You think so little of Microsoft's accumen. I invite you to take a look around. Microsoft, as you rightly point out, was nearly last on the internet bandwagon, a scant decade later where are they? For better or for worse they have beat down, out competed, and embarised their competition. The free market made its decision. Obviously marketing had something to do with it, but if their products weren't at least good enough Adam Smith would be proved wrong and we'd eating Borsht.

Don't even pretend to whine about anti-competitive tactics. My tax dollars helped pay for Mosaic, Microsoft got access to the source for free.... And don't get me started on ticketmaster.

Re:It's all part of the same kind of thinking.

[Lumpy]

because of that there happen to be a lot of unqualified microsoft admins.

Yes, they are called MCSE's

Ohhh that was a really low blow, sorry for that . I just cant help myself.
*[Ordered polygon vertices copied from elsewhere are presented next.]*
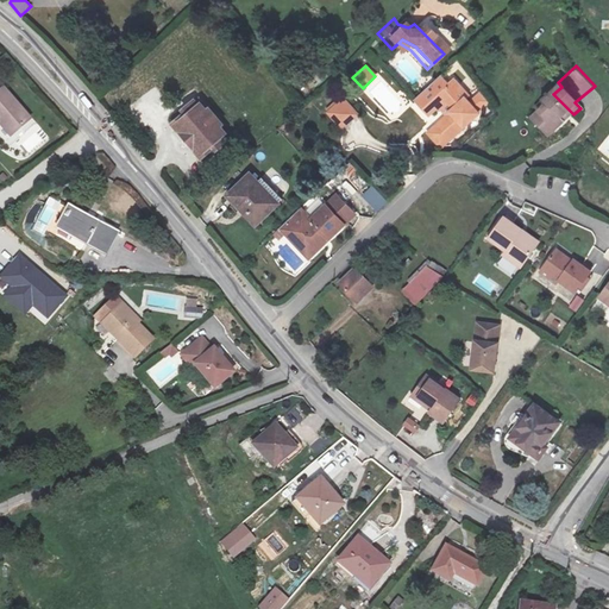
[(387,75),(383,79),(397,93),(401,89),(387,75)]
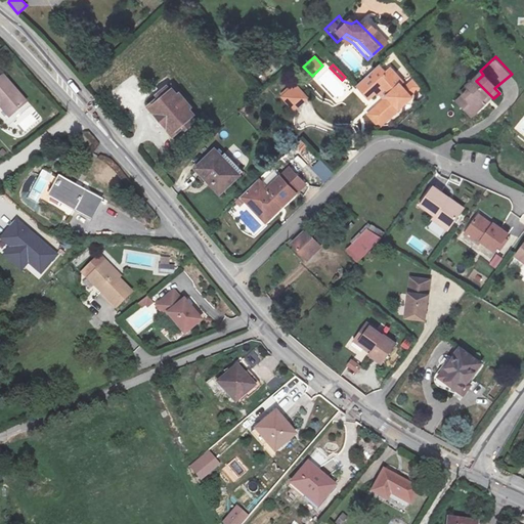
[(396,66),(379,81),(389,93),(386,97),(372,110),(383,123),(412,96),(402,85),(407,80),(396,66)]
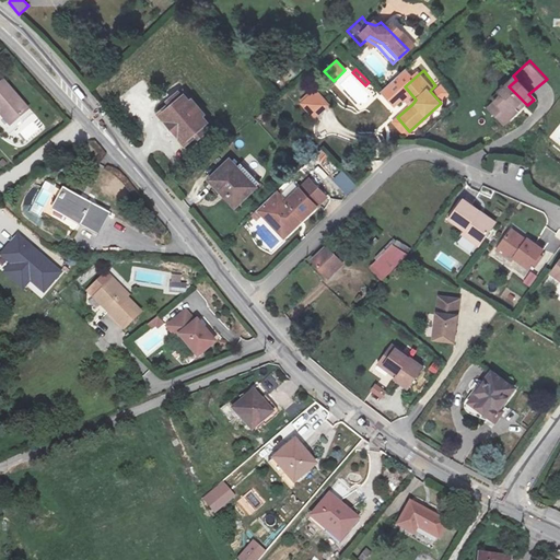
[(551,83),(547,79),(528,94),(534,100),(551,83)]
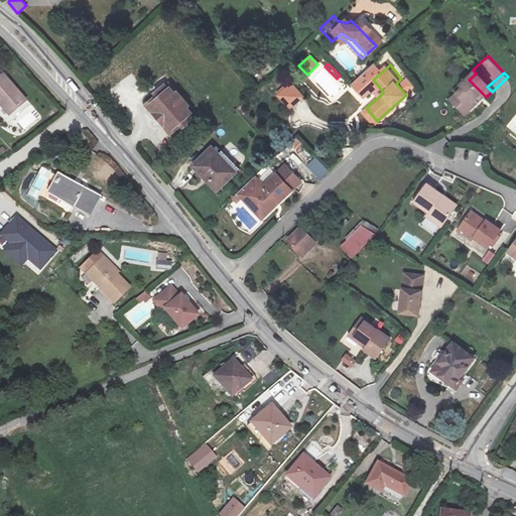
[(383,92),(373,80),(369,83),(380,96),(383,92)]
Here's how the conversation went

[gelfling]

GWB: what's this computer security stuff?
Ashcroft: that's computer survellience.
GWB: well this Texan don't know the difference so why doncha tell me.
Ashkroft: we need to spy on people to make sure they're not terrorists or having abortions or being queer.
GWB: so this guy from MS can help us with that
Ashkroft: yeah he can get MS to put whatever backdoors in so we can spy on whomever we want.
GWB: backdoors? sounds kinda queer.
Ashkroft: those nerds are all kinda queer anyway - so here's the deal. we hire this guy and then tell him what to tell Gates to do.
GWB: why should Gates do what we say - that nerds's got more money than a whorehouse with an oilwell?
Ashkroft: cause Gates has money but we wants access and prestige like everyone else
GWB: ok I'll go with it - how we commin with rounding up the ragheads
Ashkroft: fine, project TexAryan is right on target - all non Christians are being targetted as we speak.
GWB: well shit howdy, get me a drink then.